Posts Tagged ‘Investing’

The Gold Bubble

Posted By Marty Higgins | January 3rd, 2010

Of late, you can’t watch cable news for a day without seeing more advertisements about owning gold than you used to see in a year. That should tell you something. Because whenever an “investment” concept or idea gets so hot that it pays vendors to spend hugely increased advertising budgets—to get while the getting is good, as it were—you can be pretty sure that concept is in full-on bubble mode.

You will not have failed to notice that you never see wall-to-wall ads for something which is deeply out of fashion, with its price falling and therefore its long-term potential value increasing sharply. Last March, for example, you saw not one ad trumpeting a “50%-off sale on the great companies in America! Buy now—this sale can’t last!” That would have been (a) true, and therefore (b) a total waste of advertising dollars, as equities were so cheap precisely because they were universally considered an instant, fast-acting carcinogen at that time. That’s why they were such a good buy. Ad dollars are best spent on the easiest sale; the easiest sale is always whatever is most in vogue; in investing, the phrase “in vogue” is always interchangeable with the phrase “too late.”

Gold is quite wildly in vogue these days, as the apocalypse du jour—the next crisis which is sure to envelop us all—is popularly held to be inflation: literally, the depreciation of paper currency, and a concomitant rise in the price of hard assets like precious metals. And, like all possibilities that get spun into cataclysmic certainty in the mainstream media, there is even some basis in fact for this.

The United States, in running unprecedented deficits, does indeed threaten the debasement of the dollar, and in fact the dollar’s trend has been down against the other major world currencies—and against commodities—for some time. What’s astonishing is not this premise, but the conclusion that people draw from it: that because an increase in inflation may happen, it will certainly happen. And that gold—making “new historic highs” every day—is the sure bet to get inflation working for you instead of against you.

▸ TO BE DONE: Reproduce the full blog post on the gold bubble word for word, from the tag line at the top through its final sentence.

▸ STORED ROWS:
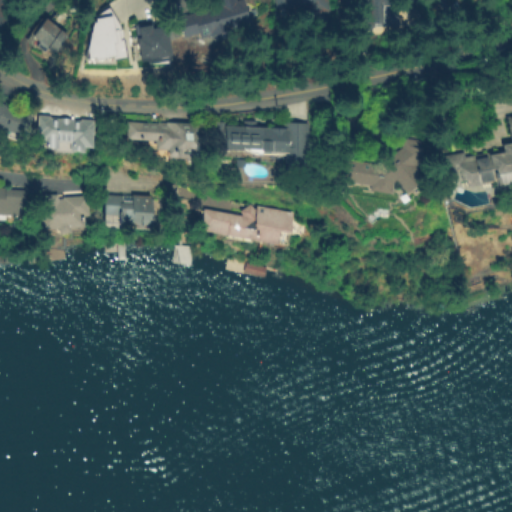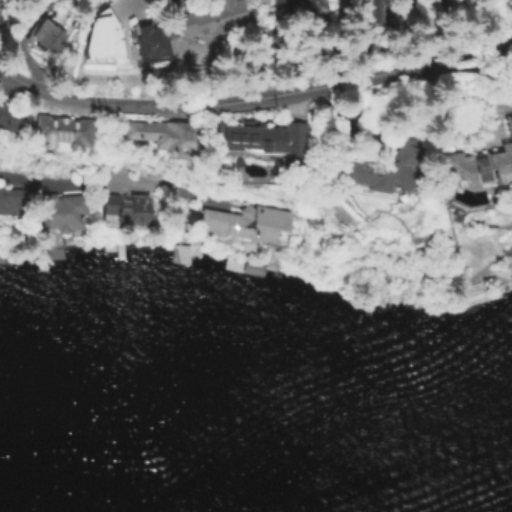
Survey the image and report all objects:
building: (435, 0)
building: (289, 2)
building: (303, 5)
building: (6, 7)
building: (368, 13)
building: (379, 13)
building: (213, 19)
building: (215, 19)
building: (43, 35)
building: (46, 35)
building: (100, 36)
building: (101, 37)
building: (149, 42)
building: (149, 43)
road: (258, 96)
road: (348, 116)
building: (11, 120)
building: (10, 121)
building: (62, 131)
building: (58, 133)
building: (161, 137)
building: (166, 137)
building: (265, 140)
building: (259, 142)
building: (478, 159)
building: (479, 162)
building: (382, 168)
building: (380, 170)
road: (103, 181)
building: (10, 202)
building: (13, 202)
building: (125, 208)
building: (127, 210)
building: (58, 212)
building: (58, 214)
building: (243, 222)
building: (247, 223)
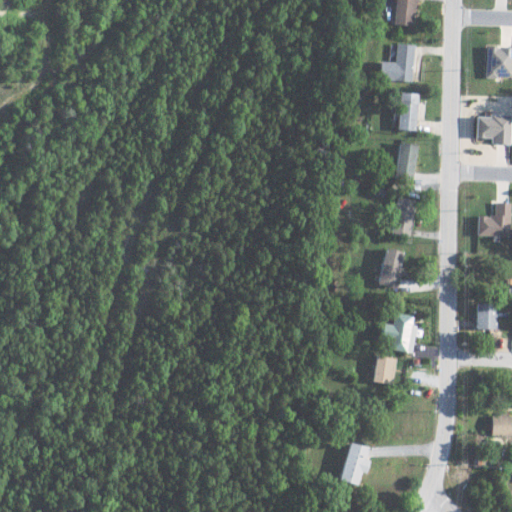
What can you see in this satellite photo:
building: (403, 12)
road: (484, 16)
building: (496, 62)
building: (397, 65)
building: (406, 111)
building: (491, 128)
building: (404, 162)
road: (482, 172)
building: (400, 216)
building: (493, 221)
road: (449, 258)
building: (388, 268)
building: (482, 316)
building: (396, 333)
road: (479, 359)
building: (381, 370)
building: (500, 425)
building: (351, 464)
road: (436, 502)
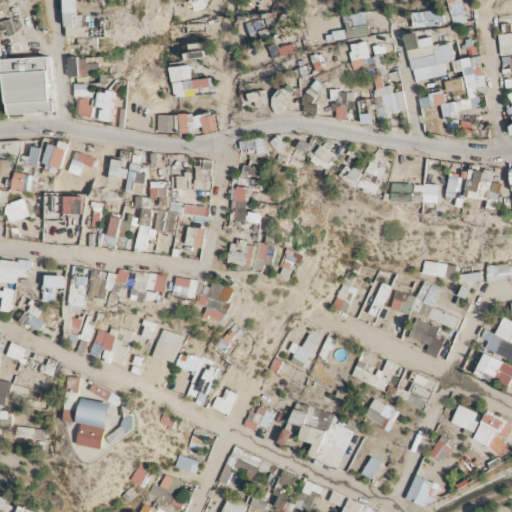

▸ OUTPUT OF THE EXERCISE:
Posts Tagged ‘Investing’

The Gold Bubble

Posted By Marty Higgins | January 3rd, 2010

Of late, you can’t watch cable news for a day without seeing more advertisements about owning gold than you used to see in a year. That should tell you something. Because whenever an “investment” concept or idea gets so hot that it pays vendors to spend hugely increased advertising budgets—to get while the getting is good, as it were—you can be pretty sure that concept is in full-on bubble mode.

You will not have failed to notice that you never see wall-to-wall ads for something which is deeply out of fashion, with its price falling and therefore its long-term potential value increasing sharply. Last March, for example, you saw not one ad trumpeting a “50%-off sale on the great companies in America! Buy now—this sale can’t last!” That would have been (a) true, and therefore (b) a total waste of advertising dollars, as equities were so cheap precisely because they were universally considered an instant, fast-acting carcinogen at that time. That’s why they were such a good buy. Ad dollars are best spent on the easiest sale; the easiest sale is always whatever is most in vogue; in investing, the phrase “in vogue” is always interchangeable with the phrase “too late.”

Gold is quite wildly in vogue these days, as the apocalypse du jour—the next crisis which is sure to envelop us all—is popularly held to be inflation: literally, the depreciation of paper currency, and a concomitant rise in the price of hard assets like precious metals. And, like all possibilities that get spun into cataclysmic certainty in the mainstream media, there is even some basis in fact for this.

The United States, in running unprecedented deficits, does indeed threaten the debasement of the dollar, and in fact the dollar’s trend has been down against the other major world currencies—and against commodities—for some time. What’s astonishing is not this premise, but the conclusion that people draw from it: that because an increase in inflation may happen, it will certainly happen. And that gold—making “new historic highs” every day—is the sure bet to get inflation working for you instead of against you.